A rotary cutter – Despite two years working in a fabric and habadashery shop I do not cut fabric in the straightest of lines. A rotary cutter (plus a quilting ruler and a self healing cutting mat) removes that problem It saves the wrist and I make the blades last longer by periodically cutting tin foil with them.
Annie Sloan Chalk Paint – I am a recent convert to this after using it to paint an old nest of tables. It applies nicely to pretty much any surface and you don’t need to sand before applying it. As you will find all over the internet there are loads of ways to apply it, distress it and generally make it look gorgeous in a myriad of styles!
Free versions of software – I have downloaded and use Open Office and Serif Draw Plus Starter. I also use free on-line software PicMonkey to edit photos. You just can’t afford to buy everything and these truncated versions do pretty much everything I want.
Fabric Remnants – Nearly all the fabrics I use are remnants I do have to be careful though as some shops sell “remnants” that when you stop and work it out are actually the same price as you would pay for the same quantity off of the roll!
My Camera – I have a second hand Nikon D70 that I love. I would be completely lost without it. I only have the kit lens that came with it and no external flash. I do have a Tripod (a gift from a wonderful friend) and a remote control shutter trigger that was part of the deal when I bought it.
What are your essentials? The things that just make your crafting life a pleasure? I would love to know so I can try them!
Inspired by Pinterest (how many well intentioned crafting misadventures start with those words I wonder?) I have decided to build a garden bench for our garden using as a base two old kitchen chairs I bought at our local rubbish tip for £10.00 the pair.
I assembled the rest of the materials I thought I would need thus.

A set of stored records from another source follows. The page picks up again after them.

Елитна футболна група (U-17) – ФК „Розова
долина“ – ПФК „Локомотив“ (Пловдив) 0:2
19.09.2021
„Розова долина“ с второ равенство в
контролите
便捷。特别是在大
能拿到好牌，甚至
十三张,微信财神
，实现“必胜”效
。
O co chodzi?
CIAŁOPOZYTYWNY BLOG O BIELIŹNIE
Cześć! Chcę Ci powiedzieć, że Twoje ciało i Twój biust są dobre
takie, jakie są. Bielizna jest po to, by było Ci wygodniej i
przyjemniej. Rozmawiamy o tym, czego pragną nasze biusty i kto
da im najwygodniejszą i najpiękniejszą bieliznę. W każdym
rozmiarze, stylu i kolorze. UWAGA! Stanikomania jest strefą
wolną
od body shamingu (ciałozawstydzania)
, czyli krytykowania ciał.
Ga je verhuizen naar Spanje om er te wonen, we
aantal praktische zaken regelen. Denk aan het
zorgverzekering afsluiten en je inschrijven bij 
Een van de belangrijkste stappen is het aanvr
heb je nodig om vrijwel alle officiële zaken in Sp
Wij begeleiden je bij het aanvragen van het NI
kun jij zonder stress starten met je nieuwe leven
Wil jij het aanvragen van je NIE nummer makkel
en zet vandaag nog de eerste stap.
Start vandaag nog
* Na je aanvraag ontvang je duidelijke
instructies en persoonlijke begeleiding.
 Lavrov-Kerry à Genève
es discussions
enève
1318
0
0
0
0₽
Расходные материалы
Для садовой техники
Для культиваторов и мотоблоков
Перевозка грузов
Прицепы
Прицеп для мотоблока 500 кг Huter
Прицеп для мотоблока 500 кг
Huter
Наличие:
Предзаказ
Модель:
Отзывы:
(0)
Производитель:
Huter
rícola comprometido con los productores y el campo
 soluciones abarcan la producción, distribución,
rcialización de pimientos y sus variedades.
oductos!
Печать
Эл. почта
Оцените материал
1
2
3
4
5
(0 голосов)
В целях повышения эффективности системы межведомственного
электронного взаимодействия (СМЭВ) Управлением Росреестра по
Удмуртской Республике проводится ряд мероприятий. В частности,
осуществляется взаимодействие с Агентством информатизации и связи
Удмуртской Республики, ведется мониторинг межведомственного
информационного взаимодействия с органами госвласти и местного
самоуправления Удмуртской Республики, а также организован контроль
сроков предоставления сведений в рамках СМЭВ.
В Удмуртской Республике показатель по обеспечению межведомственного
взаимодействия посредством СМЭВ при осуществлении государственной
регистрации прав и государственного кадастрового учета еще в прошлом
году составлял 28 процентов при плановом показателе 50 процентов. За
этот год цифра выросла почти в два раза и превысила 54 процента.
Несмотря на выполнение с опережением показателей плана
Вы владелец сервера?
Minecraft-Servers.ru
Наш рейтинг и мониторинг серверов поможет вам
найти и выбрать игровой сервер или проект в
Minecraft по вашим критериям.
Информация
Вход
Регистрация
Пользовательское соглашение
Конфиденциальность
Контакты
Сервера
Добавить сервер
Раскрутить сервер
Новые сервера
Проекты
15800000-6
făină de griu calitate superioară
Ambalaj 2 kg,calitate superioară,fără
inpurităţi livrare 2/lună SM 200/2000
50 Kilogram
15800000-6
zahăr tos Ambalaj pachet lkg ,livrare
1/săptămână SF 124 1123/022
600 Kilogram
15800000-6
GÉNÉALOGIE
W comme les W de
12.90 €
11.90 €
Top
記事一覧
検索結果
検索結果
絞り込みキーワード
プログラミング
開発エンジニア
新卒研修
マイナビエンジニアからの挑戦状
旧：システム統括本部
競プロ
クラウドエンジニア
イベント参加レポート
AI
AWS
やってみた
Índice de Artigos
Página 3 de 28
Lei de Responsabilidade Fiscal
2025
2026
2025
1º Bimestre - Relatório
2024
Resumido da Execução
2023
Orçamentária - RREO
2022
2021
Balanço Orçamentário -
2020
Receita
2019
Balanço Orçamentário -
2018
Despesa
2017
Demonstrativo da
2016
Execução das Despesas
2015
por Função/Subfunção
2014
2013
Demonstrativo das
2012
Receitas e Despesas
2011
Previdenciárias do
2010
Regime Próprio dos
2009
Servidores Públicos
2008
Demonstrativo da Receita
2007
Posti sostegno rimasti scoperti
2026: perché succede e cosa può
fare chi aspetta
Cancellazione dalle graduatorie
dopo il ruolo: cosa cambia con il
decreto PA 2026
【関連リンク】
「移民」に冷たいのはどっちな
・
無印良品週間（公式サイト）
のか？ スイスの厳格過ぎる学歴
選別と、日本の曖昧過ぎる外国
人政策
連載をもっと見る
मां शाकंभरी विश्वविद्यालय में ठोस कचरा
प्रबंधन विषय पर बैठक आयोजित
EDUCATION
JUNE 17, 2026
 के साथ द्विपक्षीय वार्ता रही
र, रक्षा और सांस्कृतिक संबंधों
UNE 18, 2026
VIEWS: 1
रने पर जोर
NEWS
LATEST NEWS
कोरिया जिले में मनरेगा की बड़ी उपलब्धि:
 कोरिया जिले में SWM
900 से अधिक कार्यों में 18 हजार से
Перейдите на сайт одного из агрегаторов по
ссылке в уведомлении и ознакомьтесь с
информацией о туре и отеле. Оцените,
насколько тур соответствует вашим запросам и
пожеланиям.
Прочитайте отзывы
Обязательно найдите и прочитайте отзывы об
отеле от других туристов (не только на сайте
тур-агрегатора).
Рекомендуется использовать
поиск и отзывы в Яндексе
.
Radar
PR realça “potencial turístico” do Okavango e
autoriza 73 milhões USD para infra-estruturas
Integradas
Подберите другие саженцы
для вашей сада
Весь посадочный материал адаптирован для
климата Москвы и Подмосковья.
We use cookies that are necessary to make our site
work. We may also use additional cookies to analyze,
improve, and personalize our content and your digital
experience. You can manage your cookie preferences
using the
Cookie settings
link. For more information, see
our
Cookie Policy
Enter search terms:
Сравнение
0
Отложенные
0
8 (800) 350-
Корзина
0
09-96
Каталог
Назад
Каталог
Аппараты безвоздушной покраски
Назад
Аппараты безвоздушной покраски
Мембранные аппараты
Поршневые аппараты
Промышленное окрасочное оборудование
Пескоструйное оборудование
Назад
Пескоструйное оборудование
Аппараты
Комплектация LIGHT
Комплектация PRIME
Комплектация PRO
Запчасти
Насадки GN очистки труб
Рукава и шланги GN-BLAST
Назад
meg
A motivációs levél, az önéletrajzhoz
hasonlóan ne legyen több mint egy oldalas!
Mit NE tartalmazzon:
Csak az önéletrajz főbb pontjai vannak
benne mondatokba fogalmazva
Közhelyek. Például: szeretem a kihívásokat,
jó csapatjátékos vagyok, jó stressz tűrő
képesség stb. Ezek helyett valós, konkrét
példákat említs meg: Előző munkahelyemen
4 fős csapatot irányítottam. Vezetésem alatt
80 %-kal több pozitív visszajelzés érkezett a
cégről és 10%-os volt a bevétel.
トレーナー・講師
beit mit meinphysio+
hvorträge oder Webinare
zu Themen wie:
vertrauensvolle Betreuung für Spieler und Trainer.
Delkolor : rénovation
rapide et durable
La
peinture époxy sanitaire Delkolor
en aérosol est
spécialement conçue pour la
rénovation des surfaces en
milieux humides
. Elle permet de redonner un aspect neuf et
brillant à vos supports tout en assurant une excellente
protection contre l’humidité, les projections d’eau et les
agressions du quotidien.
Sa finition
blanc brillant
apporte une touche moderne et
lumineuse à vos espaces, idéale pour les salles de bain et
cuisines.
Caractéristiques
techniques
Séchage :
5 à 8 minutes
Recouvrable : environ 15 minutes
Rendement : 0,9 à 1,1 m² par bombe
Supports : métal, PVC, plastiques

Loads of people seem to be using old pallets for wood for their project and we had one that our bathroom tiles were delivered on so I decided to use this. Boffin and I took it apart last weekend. This is where I learned my first lesson.
Lesson #1 –
Taking pallets apart whilst keeping the timber in one piece is both HARD work and tricky. I used a crow-bar, claw hammer and my trusty (and much loved) Bosch PMF 190E to take it apart. Which leads me onto lesson 2.
Lesson #2 –
Unless you’re a much better woman than me (which you may well be!) you only save around 80% of the timber. The rest splits and splinters no matter how hard you try to avoid it.
Lesson #3 –
You are probably going to need more pallets than you think. I went and asked politely at the wine warehouse opposite my office (I know, there are a million jokes there 😉 ) for another pallet.
Lesson #4 –
The materials may be cheap or free but it will probably cost you a couple of replacement blades for your power saw of choice. I ended up sawing through some of the nails in order to get as much of the wood off in one piece as possible and it is hell on the blades.
Lesson #5 –
Time. I spent the first 90 minutes of Saturday putting together the frame of the bench with the wood that we had got from the pallet the previous week
I spent the next four hours (and a trip to the local DIY shop for more blades) getting the second pallet apart in more or less one piece! I was so shattered by the time I finished I had to take a break!
I finished the day feeling shattered and a bit discouraged. A good nights sleep has taken care of the discouragement but now I’m hunting for the time to finish this before we go on holiday in two weeks time!
Any advice about working with pallets gratefully received and if anyone has a way to slot a few more workable hours into the day I’d be grateful too!